--- Instructions to follow ---
Using the data beneath this instruction, retype only the lines from the one that contains "right hip: (744, 1124, -9)" down to the one that contains "right knee: (1133, 1118, 2)", both included, exactly as they appear.

(Dataset entries)
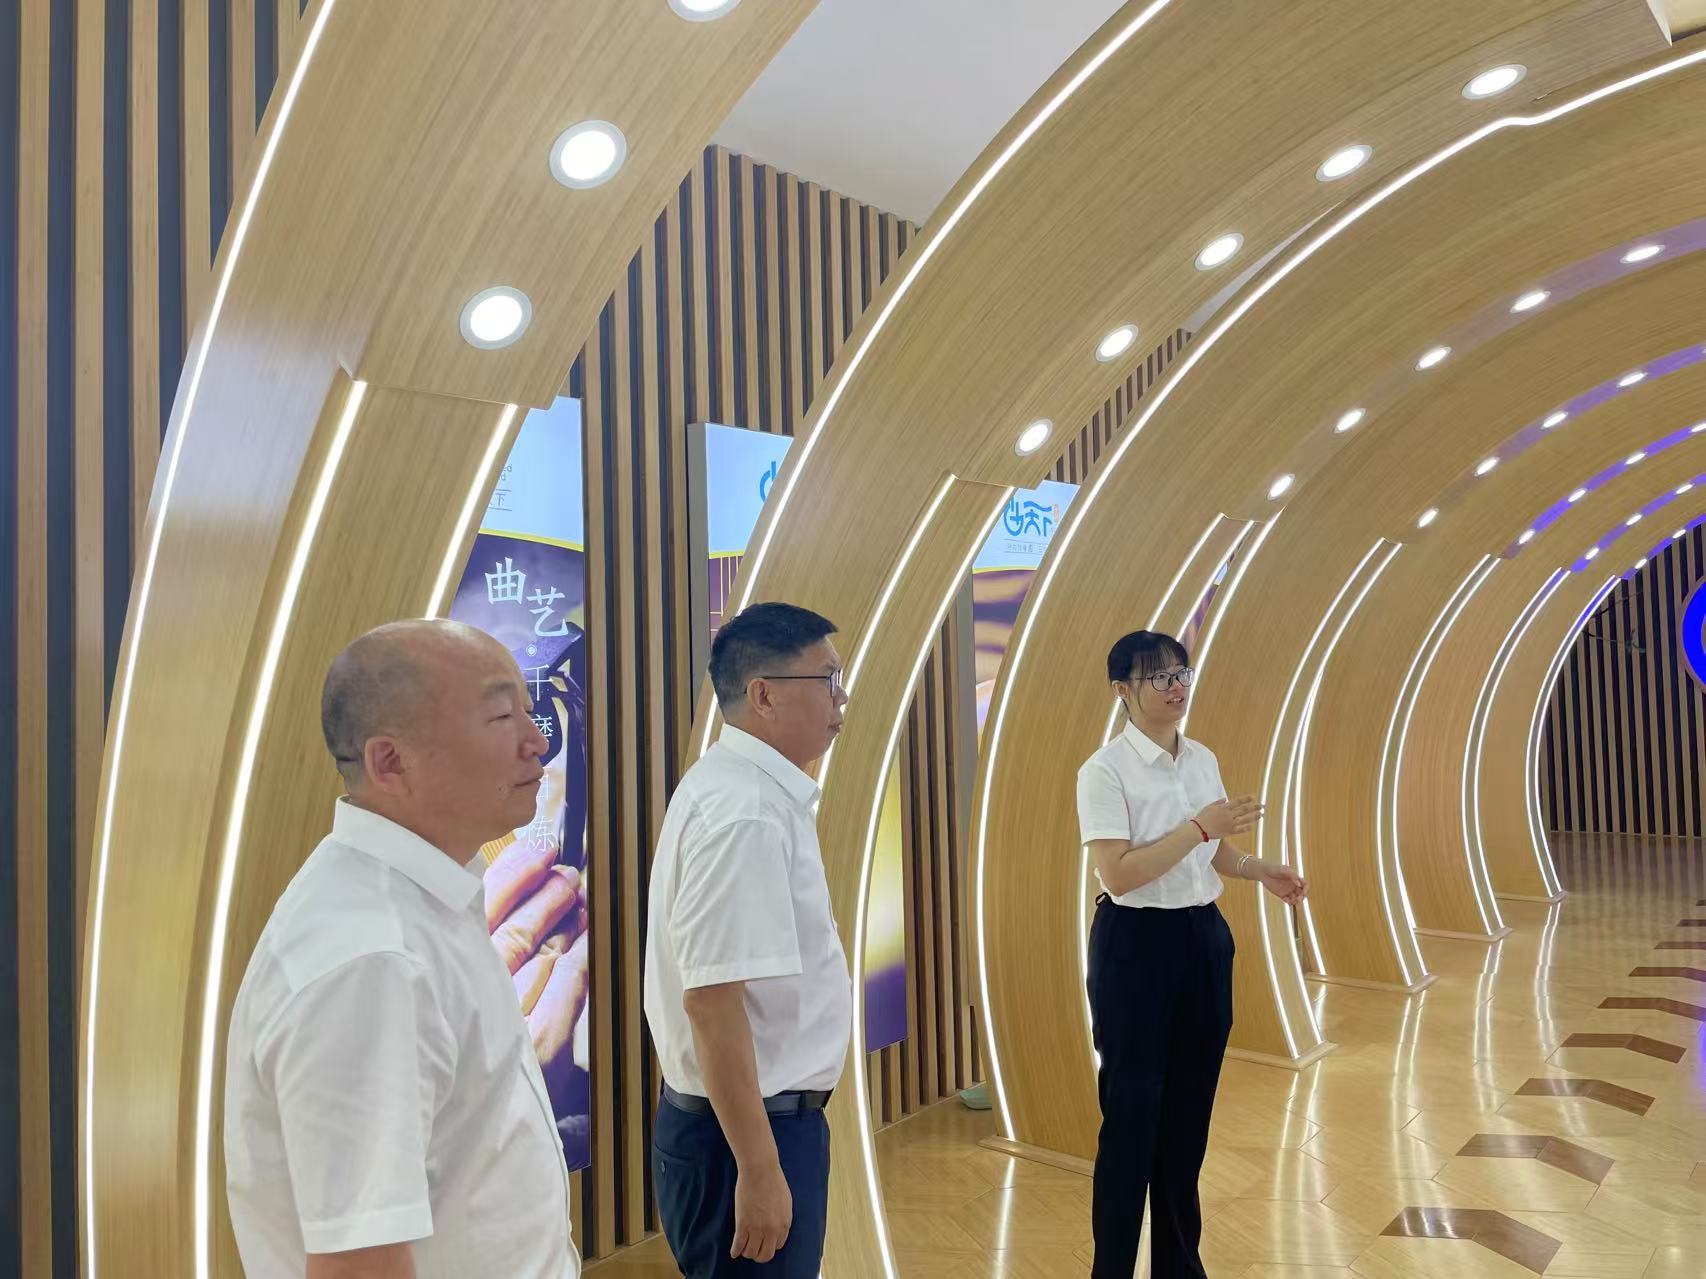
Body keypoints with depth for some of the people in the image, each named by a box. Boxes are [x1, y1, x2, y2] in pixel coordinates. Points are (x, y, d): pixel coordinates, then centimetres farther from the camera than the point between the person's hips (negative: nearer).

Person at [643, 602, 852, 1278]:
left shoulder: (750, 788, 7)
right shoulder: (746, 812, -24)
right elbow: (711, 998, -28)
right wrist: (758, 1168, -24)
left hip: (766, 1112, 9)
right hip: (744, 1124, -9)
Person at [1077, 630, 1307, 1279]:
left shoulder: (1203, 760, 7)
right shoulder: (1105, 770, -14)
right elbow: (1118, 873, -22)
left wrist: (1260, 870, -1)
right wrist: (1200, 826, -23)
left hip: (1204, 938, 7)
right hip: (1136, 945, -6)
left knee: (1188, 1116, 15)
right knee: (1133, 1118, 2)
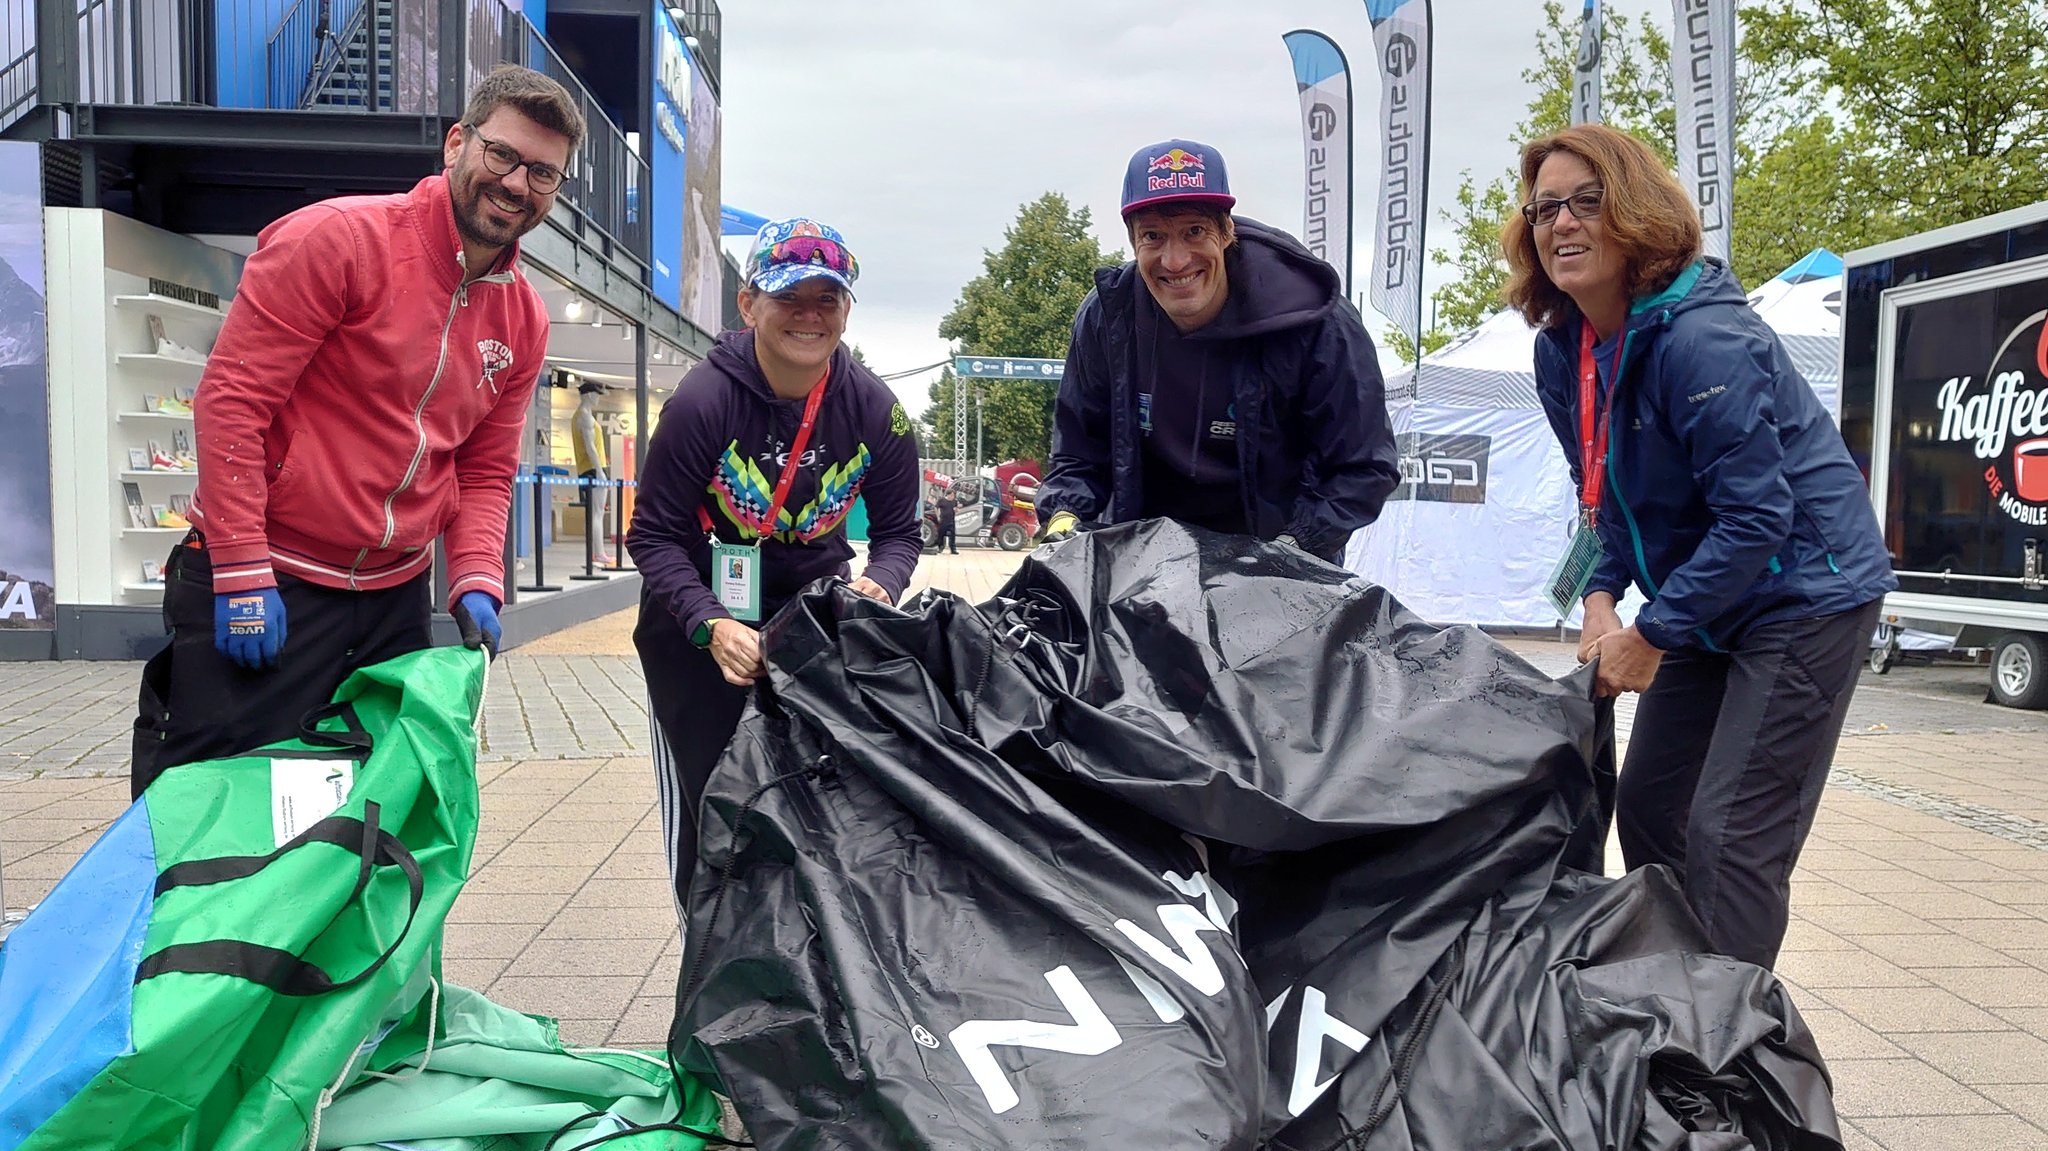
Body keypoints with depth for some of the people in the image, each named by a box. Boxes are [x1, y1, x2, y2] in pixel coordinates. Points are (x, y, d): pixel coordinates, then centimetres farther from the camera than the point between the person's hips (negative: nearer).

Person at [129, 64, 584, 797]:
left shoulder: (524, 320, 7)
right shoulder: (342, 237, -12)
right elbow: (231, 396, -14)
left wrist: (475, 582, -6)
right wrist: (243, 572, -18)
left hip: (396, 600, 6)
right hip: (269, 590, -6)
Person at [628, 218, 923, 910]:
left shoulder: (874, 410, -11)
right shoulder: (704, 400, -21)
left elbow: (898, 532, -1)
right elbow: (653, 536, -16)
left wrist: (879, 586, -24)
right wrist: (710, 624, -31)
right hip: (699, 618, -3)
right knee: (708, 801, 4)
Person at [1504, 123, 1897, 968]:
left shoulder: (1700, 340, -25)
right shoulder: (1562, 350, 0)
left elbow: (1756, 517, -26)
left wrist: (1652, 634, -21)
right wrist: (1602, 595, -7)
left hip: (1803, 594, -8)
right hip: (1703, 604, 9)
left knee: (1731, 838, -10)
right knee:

--- Result of this task ---
right hip: (744, 1124, -9)
Person at [1077, 630, 1307, 1279]:
left shoulder: (1203, 760, 7)
right shoulder: (1105, 770, -14)
right elbow: (1118, 873, -22)
left wrist: (1260, 870, -1)
right wrist: (1200, 826, -23)
left hip: (1204, 938, 7)
right hip: (1136, 945, -6)
left knee: (1188, 1116, 15)
right knee: (1133, 1118, 2)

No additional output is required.